Already, there are many voices of dissent within Pakistan that have rejected this document for wishful thinking. Pakistan Peoples Party senator Sherry Rehman led the charge against the policy in the Upper House of Pakistani Parliament, calling it a piece of paper that was prepared without the knowledge of people’s representatives and had nothing significant to offer.

The realisation, both within and outside Pakistan, is that a nation that has often disregarded its Constitution for the last 75 years and limped from one military coup to another is unlikely to follow a piece of paper which doesn’t even have the approval of domestic stakeholders. It will, in no case, command respect of the military and clergy, howsoever it might try to appease them.

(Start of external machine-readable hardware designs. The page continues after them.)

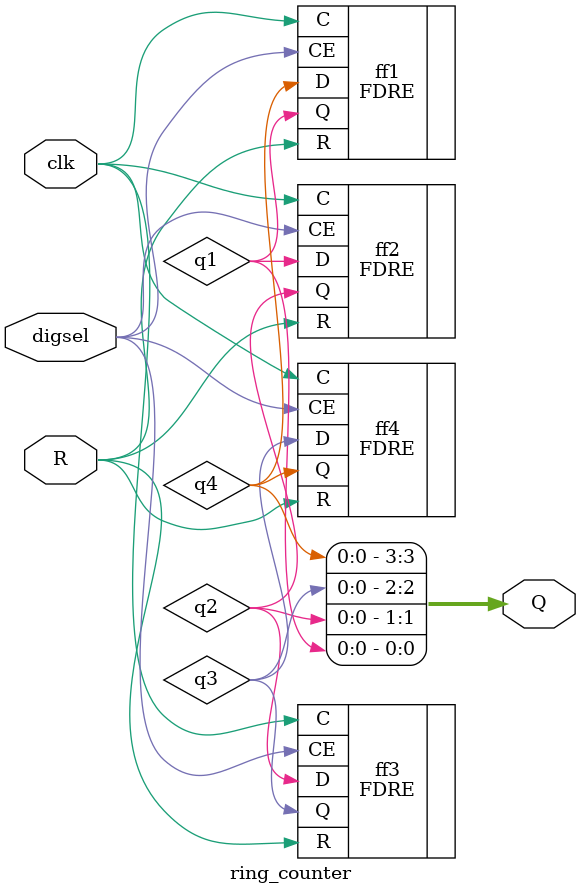
<source format=v>
`timescale 1ns / 1ps


module ring_counter(
    input clk, digsel, R,
    output [3:0] Q
    );
    
    wire q1, q2, q3, q4;
    wire d1, d2, d3, d4;
    
    FDRE #(.INIT(1'b1) ) ff1 (.C(clk), .R(R), .CE(digsel), .D(q4), .Q(q1));
    assign Q[3] = q4;
    FDRE #(.INIT(1'b0) ) ff2 (.C(clk), .R(R), .CE(digsel), .D(q1), .Q(q2));
    assign Q[2] = q3;
    FDRE #(.INIT(1'b0) ) ff3 (.C(clk), .R(R), .CE(digsel), .D(q2), .Q(q3));
    assign Q[1] = q2;
    FDRE #(.INIT(1'b0) ) ff4 (.C(clk), .R(R), .CE(digsel), .D(q3), .Q(q4));
    assign Q[0] = q1;
    
    

endmodule

</source>
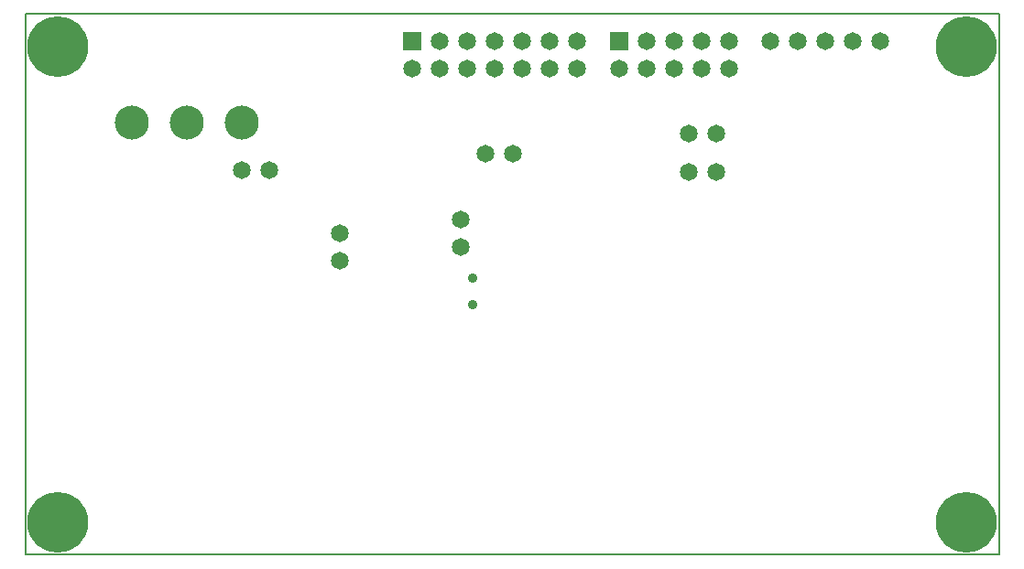
<source format=gts>
G04 Layer_Color=8388736*
%FSLAX25Y25*%
%MOIN*%
G70*
G01*
G75*
%ADD16C,0.00787*%
%ADD94C,0.03500*%
%ADD95C,0.06500*%
%ADD96R,0.06500X0.06500*%
%ADD97C,0.12400*%
%ADD98C,0.22154*%
%ADD99C,0.02100*%
G54D16*
X354329Y0D02*
Y196851D01*
X0Y0D02*
X354329D01*
X0Y196851D02*
X354329D01*
X0Y0D02*
Y196851D01*
G54D94*
X162882Y100739D02*
D03*
Y91140D02*
D03*
G54D95*
X114295Y116851D02*
D03*
Y106851D02*
D03*
X281033Y186921D02*
D03*
X291033D02*
D03*
X301033D02*
D03*
X311033D02*
D03*
X271033D02*
D03*
X200858Y176921D02*
D03*
Y186921D02*
D03*
X190858Y176921D02*
D03*
Y186921D02*
D03*
X180858Y176921D02*
D03*
Y186921D02*
D03*
X170858Y176921D02*
D03*
Y186921D02*
D03*
X160858Y176921D02*
D03*
Y186921D02*
D03*
X150858Y176921D02*
D03*
Y186921D02*
D03*
X140858Y176921D02*
D03*
X255995D02*
D03*
Y186921D02*
D03*
X245995Y176921D02*
D03*
Y186921D02*
D03*
X235995Y176921D02*
D03*
Y186921D02*
D03*
X225995Y176921D02*
D03*
Y186921D02*
D03*
X215995Y176921D02*
D03*
X88584Y139916D02*
D03*
X78584D02*
D03*
X251531Y153197D02*
D03*
X241531D02*
D03*
X251531Y139439D02*
D03*
X241531D02*
D03*
X158505Y112055D02*
D03*
Y122055D02*
D03*
X177304Y145831D02*
D03*
X167304D02*
D03*
G54D96*
X140858Y186921D02*
D03*
X215995D02*
D03*
G54D97*
X38582Y157451D02*
D03*
X58582D02*
D03*
X78582D02*
D03*
G54D98*
X11811Y11811D02*
D03*
X11811Y185040D02*
D03*
X342518D02*
D03*
X342518Y11811D02*
D03*
G54D99*
X162882Y100739D02*
D03*
Y91140D02*
D03*
M02*

</source>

Yet, what makes this policy significant in a sense is that it offers us a keyhole view of the Pakistani mind at a time when India is fortifying its presence in the Indo-Pacific and is ready to meet any challenges in Afghanistan and rest of the northern frontier, both in conventional and unconventional space. Rattled by India’s claim as a ‘net-security provider in the wider Indian Ocean’, and expansion of India’s nuclear triad, the policy offers generic solutions like human security and centric approach to cover-up for Pakistan’s failure to keep pace with the events in the region and beyond. These frustrations will be important for us to watch out for as Imran Khan government faces an anti-incumbency challenge due to a near-total economic-collapse of the country. The security implications for India of such internal chaos in Pakistan are well known.

We must remember that a State which makes the ‘preservation of the Islamic character as enshrined in the Constitution’ a priority of the National Security Policy but at the same time ridicules the hegemonic designs of the ‘Hindutva-driven politics’ by its most important eastern neighbor, is playing a dangerous ideological game and can not become a credible partner in the regional peace.

Therefore, those of us in India who expect that this document will give a better idea about our immediate neighbor’s strategic vision, priorities for regional security and a program of action for peace in the neighborhood, must brace up for a major disappointment.

Shah Faesal has served in IAS, J&K Cadre. He holds a Master’s in Public Administration and Public Policy Management from Harvard University. Tweets @shahfaesal. Views are personal.